Problem to work on: When a line in the data below includes "changes", pick it out and copy it.

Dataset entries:

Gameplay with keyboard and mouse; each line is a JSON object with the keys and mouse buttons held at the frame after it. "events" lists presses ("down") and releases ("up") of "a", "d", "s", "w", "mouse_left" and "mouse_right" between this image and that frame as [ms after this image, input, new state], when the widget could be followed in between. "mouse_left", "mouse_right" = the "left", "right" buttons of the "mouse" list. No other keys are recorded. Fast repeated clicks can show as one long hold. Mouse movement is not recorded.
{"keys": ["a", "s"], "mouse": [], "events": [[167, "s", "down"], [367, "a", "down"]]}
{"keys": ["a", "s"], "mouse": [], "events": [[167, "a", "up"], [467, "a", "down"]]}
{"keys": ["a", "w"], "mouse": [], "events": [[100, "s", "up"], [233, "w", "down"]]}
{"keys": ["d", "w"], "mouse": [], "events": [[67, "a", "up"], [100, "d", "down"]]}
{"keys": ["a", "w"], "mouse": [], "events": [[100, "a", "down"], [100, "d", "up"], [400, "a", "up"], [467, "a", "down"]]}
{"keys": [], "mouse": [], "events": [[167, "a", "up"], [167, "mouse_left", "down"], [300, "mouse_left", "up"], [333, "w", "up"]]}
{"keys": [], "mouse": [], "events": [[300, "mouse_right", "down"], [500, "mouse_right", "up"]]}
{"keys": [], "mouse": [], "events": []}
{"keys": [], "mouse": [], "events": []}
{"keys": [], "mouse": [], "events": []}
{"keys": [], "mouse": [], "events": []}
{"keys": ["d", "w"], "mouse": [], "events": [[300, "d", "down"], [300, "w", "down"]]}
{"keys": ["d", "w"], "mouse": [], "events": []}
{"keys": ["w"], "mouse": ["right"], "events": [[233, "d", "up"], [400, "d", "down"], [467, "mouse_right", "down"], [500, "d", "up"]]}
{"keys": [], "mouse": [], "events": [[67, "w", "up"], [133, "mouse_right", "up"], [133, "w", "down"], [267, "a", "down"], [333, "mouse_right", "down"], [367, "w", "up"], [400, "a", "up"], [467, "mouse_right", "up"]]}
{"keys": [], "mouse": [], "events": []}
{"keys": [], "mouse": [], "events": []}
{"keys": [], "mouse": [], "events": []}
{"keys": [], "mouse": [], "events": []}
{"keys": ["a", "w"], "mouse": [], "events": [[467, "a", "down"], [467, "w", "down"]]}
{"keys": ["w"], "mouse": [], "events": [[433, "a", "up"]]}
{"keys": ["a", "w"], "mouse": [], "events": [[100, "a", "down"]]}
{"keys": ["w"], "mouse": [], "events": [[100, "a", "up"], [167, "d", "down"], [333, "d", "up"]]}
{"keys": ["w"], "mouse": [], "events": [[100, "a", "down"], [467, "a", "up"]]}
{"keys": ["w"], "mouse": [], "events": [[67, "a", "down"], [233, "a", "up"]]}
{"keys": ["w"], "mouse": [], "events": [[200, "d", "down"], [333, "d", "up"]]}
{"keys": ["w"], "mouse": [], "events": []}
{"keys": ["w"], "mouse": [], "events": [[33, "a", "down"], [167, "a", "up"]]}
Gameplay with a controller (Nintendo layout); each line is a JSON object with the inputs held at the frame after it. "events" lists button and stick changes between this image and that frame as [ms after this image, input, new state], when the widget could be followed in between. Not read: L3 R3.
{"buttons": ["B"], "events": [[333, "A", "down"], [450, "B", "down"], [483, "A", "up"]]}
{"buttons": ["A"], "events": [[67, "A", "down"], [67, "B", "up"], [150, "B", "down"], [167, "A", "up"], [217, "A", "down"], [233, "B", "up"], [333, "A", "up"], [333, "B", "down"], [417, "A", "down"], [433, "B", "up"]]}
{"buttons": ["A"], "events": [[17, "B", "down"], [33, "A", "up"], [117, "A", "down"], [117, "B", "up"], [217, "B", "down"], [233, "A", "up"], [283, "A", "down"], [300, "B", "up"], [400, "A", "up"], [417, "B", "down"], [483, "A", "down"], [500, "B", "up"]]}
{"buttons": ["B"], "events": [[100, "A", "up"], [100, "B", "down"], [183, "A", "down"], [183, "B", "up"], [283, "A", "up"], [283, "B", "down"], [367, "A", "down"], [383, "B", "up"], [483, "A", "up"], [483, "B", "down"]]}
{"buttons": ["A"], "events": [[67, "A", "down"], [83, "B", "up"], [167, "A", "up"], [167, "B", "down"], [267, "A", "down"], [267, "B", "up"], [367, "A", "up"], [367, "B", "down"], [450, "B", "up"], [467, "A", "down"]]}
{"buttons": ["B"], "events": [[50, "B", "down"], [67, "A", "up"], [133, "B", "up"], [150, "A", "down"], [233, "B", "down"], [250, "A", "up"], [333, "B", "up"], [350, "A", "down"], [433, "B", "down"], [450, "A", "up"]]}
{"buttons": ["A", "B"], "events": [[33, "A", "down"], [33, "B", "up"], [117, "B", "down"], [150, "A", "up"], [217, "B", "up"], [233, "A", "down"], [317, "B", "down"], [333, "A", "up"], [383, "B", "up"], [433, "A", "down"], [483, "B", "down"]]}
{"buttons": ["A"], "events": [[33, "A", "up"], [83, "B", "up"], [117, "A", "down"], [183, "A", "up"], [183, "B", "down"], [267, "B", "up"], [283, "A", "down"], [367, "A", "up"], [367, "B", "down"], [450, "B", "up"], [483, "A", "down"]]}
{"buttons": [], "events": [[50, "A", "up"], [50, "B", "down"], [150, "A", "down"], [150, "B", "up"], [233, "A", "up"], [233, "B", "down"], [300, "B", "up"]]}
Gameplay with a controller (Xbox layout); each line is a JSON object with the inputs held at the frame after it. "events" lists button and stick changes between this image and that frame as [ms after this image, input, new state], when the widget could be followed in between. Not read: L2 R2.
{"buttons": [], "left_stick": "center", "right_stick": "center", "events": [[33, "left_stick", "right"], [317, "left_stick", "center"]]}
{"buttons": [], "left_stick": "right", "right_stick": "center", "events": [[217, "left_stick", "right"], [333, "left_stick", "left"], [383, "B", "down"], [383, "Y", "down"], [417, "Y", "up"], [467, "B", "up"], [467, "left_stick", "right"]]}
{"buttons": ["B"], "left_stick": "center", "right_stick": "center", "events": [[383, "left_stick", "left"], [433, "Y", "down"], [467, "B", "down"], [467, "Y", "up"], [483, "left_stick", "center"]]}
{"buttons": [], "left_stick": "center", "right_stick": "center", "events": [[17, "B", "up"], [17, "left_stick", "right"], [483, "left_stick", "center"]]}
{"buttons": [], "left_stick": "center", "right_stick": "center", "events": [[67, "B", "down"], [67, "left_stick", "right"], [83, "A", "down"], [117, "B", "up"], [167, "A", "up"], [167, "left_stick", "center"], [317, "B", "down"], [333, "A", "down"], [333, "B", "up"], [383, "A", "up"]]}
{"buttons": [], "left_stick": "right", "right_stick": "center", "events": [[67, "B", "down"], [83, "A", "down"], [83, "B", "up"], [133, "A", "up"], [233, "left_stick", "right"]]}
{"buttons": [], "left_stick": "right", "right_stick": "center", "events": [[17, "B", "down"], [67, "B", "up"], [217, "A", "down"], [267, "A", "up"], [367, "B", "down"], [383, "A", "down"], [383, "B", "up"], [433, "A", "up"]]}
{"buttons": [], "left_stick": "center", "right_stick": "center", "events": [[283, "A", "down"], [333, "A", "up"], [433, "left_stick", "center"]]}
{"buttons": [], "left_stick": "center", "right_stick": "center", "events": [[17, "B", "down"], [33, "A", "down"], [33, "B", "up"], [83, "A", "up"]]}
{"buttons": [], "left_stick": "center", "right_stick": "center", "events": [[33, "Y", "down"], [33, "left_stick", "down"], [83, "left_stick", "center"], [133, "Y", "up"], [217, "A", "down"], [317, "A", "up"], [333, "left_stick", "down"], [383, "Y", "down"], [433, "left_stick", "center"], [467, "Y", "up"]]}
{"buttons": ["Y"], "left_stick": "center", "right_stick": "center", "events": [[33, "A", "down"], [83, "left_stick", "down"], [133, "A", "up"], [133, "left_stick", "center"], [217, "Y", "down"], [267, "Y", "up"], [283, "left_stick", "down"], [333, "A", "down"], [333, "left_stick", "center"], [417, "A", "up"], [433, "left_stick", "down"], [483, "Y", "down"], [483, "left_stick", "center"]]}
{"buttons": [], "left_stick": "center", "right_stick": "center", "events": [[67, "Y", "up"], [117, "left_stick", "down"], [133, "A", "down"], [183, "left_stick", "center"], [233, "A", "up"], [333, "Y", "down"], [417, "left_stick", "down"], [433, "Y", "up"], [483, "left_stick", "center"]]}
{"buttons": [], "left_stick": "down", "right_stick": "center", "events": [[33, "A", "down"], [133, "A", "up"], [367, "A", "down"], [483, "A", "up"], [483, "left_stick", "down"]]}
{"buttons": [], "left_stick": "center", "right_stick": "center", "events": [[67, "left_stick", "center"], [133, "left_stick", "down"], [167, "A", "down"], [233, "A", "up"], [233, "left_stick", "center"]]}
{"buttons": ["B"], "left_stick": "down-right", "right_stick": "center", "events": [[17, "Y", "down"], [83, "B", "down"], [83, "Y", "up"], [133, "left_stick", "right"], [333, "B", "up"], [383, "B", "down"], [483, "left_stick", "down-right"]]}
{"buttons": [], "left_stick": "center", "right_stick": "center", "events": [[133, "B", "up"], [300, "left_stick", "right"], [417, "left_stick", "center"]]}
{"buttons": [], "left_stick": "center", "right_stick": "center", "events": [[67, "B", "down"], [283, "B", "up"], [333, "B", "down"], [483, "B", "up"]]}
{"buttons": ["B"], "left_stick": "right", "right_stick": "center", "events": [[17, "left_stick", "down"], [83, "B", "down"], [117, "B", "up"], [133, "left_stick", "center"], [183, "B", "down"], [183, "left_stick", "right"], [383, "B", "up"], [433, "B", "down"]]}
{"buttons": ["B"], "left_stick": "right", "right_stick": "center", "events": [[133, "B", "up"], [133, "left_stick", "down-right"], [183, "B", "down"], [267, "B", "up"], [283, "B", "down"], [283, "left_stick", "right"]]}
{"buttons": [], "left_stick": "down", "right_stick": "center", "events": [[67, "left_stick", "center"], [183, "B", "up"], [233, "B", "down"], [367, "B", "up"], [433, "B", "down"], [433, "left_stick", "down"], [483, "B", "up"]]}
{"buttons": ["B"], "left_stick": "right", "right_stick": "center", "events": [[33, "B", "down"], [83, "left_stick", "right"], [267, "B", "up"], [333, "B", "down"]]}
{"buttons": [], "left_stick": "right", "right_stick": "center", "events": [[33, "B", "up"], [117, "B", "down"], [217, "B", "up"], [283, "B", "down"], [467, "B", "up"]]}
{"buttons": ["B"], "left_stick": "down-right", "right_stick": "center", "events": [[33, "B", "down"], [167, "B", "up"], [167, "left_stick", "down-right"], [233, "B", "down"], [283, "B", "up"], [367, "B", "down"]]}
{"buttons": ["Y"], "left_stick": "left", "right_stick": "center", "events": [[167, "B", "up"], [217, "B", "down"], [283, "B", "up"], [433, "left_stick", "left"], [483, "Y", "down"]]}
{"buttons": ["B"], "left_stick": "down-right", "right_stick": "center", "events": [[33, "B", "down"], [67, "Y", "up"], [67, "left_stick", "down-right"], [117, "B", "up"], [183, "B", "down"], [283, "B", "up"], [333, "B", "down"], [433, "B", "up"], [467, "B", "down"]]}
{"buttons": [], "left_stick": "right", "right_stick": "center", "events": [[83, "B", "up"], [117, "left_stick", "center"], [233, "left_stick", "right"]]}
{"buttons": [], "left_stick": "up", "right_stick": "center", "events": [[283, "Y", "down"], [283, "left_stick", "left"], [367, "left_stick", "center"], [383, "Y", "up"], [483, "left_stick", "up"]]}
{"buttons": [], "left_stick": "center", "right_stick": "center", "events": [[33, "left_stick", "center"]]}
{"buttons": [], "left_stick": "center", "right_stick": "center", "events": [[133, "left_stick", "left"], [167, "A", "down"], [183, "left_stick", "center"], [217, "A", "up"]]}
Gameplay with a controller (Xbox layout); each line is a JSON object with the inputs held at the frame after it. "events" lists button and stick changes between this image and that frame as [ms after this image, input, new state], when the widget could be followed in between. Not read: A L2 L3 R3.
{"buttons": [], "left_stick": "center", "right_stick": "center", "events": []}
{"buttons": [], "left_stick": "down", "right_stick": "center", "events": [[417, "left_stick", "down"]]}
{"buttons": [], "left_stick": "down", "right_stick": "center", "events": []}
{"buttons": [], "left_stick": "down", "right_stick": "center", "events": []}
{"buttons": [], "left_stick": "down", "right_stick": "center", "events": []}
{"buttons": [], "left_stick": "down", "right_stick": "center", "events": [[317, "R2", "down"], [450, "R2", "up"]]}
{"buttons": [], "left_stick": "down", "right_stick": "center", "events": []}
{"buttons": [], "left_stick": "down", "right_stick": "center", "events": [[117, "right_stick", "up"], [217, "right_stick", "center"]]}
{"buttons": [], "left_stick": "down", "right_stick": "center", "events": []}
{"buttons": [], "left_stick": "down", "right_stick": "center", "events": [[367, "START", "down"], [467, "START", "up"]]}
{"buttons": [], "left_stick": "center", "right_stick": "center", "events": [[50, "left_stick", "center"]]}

Response to the exercise:
Gameplay with a controller (Nintendo layout); each line is a JSON object with the inputs held at the frame after it. "events" lists button and stick changes between this image and that frame as [ms after this image, input, new state], when the widget could be followed in between. Not read: L3 R3.
Gameplay with a controller (Xbox layout); each line is a JSON object with the inputs held at the frame after it. "events" lists button and stick changes between this image and that frame as [ms after this image, input, new state], when the widget could be followed in between. Not read: L2 R2.
Gameplay with a controller (Xbox layout); each line is a JSON object with the inputs held at the frame after it. "events" lists button and stick changes between this image and that frame as [ms after this image, input, new state], when the widget could be followed in between. Not read: A L2 L3 R3.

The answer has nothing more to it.